REQUIREMENT: Produce the tally of lines in the material below that hold "엄청나게", without anything else.

TASK MATERIAL:
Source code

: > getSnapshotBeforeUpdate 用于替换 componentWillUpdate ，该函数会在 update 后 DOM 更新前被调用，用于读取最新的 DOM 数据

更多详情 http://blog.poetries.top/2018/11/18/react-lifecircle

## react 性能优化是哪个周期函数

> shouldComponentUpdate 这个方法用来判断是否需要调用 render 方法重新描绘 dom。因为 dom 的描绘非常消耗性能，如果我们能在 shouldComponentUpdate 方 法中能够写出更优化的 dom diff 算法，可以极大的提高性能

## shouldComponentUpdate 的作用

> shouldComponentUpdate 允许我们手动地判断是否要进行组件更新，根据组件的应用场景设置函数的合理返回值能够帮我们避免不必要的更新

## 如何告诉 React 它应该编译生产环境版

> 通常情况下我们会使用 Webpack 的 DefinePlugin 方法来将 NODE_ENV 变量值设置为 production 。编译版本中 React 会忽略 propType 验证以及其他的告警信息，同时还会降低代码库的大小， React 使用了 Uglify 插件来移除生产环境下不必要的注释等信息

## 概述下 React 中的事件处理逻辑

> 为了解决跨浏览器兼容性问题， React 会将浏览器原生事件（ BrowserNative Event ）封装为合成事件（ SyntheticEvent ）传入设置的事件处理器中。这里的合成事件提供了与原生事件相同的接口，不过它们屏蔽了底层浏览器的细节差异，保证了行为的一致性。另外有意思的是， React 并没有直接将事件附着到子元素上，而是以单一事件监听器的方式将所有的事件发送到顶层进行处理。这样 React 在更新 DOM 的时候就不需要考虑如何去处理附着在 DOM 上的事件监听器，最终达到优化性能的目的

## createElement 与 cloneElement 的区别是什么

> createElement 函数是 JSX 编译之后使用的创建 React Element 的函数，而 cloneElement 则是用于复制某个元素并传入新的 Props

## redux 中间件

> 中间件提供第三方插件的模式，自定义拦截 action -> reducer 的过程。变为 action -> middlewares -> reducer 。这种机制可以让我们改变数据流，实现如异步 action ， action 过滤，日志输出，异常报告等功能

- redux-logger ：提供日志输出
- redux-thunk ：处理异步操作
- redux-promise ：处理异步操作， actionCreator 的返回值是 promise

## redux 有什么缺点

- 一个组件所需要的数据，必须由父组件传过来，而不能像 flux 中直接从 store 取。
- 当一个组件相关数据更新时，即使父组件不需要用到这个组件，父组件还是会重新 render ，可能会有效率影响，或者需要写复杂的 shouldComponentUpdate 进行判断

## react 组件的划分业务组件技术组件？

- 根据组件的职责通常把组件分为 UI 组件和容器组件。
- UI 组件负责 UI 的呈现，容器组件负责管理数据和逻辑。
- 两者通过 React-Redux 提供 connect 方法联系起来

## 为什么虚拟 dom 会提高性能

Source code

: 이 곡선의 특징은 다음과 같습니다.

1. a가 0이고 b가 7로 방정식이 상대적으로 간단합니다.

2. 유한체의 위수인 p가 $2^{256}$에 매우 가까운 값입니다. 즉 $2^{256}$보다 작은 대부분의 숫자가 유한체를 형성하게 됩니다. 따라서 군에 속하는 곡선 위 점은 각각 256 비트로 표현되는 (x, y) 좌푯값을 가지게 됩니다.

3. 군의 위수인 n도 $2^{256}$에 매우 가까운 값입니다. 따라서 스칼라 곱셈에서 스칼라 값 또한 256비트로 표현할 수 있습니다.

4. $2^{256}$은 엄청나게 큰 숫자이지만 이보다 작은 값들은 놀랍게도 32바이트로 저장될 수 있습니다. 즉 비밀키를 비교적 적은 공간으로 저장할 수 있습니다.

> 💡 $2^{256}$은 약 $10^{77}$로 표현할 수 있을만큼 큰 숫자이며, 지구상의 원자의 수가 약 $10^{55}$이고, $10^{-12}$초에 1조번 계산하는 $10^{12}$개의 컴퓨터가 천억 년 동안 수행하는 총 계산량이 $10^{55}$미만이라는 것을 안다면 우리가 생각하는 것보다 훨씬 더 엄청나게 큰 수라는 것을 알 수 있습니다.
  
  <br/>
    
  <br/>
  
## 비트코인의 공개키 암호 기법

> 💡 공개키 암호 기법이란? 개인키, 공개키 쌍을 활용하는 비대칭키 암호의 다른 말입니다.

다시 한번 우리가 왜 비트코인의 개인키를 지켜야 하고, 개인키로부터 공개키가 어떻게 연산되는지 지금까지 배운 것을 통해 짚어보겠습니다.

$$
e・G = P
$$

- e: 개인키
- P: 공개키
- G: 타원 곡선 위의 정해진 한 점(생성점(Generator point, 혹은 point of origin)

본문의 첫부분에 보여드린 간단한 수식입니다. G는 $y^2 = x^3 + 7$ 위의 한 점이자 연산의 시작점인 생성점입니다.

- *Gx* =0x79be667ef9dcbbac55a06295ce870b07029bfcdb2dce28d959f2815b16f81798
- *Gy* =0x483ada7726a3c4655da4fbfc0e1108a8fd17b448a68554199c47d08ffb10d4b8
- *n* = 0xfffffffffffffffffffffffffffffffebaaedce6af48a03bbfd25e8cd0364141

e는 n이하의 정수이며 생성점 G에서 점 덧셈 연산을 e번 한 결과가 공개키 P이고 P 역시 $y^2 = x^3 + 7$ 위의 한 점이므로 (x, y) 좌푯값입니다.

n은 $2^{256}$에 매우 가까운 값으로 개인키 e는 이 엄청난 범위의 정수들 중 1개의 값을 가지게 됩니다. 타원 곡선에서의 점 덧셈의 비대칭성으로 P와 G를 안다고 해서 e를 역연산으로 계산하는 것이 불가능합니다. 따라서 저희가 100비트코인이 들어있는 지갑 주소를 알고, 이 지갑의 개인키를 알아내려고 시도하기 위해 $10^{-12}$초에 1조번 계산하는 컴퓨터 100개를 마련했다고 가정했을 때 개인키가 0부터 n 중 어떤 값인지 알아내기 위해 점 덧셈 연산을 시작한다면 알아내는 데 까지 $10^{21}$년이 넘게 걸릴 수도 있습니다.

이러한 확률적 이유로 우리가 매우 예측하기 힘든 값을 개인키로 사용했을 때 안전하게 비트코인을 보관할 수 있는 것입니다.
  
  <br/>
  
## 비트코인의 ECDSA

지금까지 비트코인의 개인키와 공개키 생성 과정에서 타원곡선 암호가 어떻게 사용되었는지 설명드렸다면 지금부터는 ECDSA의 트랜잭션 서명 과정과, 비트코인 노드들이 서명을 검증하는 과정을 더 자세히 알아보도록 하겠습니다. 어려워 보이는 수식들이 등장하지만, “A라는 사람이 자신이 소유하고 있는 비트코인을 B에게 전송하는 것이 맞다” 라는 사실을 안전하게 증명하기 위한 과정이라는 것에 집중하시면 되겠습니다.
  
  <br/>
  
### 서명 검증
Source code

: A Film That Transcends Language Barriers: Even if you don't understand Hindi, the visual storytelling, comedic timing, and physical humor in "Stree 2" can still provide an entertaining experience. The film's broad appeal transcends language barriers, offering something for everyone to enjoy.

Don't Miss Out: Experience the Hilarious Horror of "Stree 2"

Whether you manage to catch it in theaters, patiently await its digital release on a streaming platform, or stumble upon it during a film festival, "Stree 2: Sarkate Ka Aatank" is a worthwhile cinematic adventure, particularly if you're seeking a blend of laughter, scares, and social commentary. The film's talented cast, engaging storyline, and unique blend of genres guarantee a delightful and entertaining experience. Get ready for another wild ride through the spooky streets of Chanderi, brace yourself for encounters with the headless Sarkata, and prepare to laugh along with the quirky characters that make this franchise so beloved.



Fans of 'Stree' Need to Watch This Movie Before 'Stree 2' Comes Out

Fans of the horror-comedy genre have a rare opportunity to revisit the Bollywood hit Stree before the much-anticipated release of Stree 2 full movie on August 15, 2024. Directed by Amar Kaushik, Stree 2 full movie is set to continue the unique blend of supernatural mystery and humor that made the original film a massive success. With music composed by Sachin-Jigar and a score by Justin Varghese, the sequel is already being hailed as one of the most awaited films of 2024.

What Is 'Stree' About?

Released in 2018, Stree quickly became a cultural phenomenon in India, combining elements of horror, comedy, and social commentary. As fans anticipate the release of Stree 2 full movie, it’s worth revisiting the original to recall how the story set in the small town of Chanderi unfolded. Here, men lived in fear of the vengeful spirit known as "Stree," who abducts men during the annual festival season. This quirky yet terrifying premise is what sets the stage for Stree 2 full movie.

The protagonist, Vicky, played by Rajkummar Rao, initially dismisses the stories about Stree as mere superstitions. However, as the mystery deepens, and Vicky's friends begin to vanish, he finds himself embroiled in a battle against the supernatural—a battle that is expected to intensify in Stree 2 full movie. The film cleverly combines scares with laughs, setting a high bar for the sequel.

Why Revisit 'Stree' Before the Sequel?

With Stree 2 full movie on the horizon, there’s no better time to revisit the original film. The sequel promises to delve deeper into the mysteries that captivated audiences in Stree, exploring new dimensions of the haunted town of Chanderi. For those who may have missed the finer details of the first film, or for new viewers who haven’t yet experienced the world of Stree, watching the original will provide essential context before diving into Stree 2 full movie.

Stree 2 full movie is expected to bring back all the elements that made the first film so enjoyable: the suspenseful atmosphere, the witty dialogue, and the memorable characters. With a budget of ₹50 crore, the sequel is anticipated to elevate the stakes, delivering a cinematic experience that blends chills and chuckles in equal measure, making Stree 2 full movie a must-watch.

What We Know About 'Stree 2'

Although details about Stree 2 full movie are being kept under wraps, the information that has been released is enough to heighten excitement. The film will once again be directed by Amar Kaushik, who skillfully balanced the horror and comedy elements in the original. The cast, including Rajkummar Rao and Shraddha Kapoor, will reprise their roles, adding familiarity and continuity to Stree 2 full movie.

RESULT OF THIS EXERCISE: 2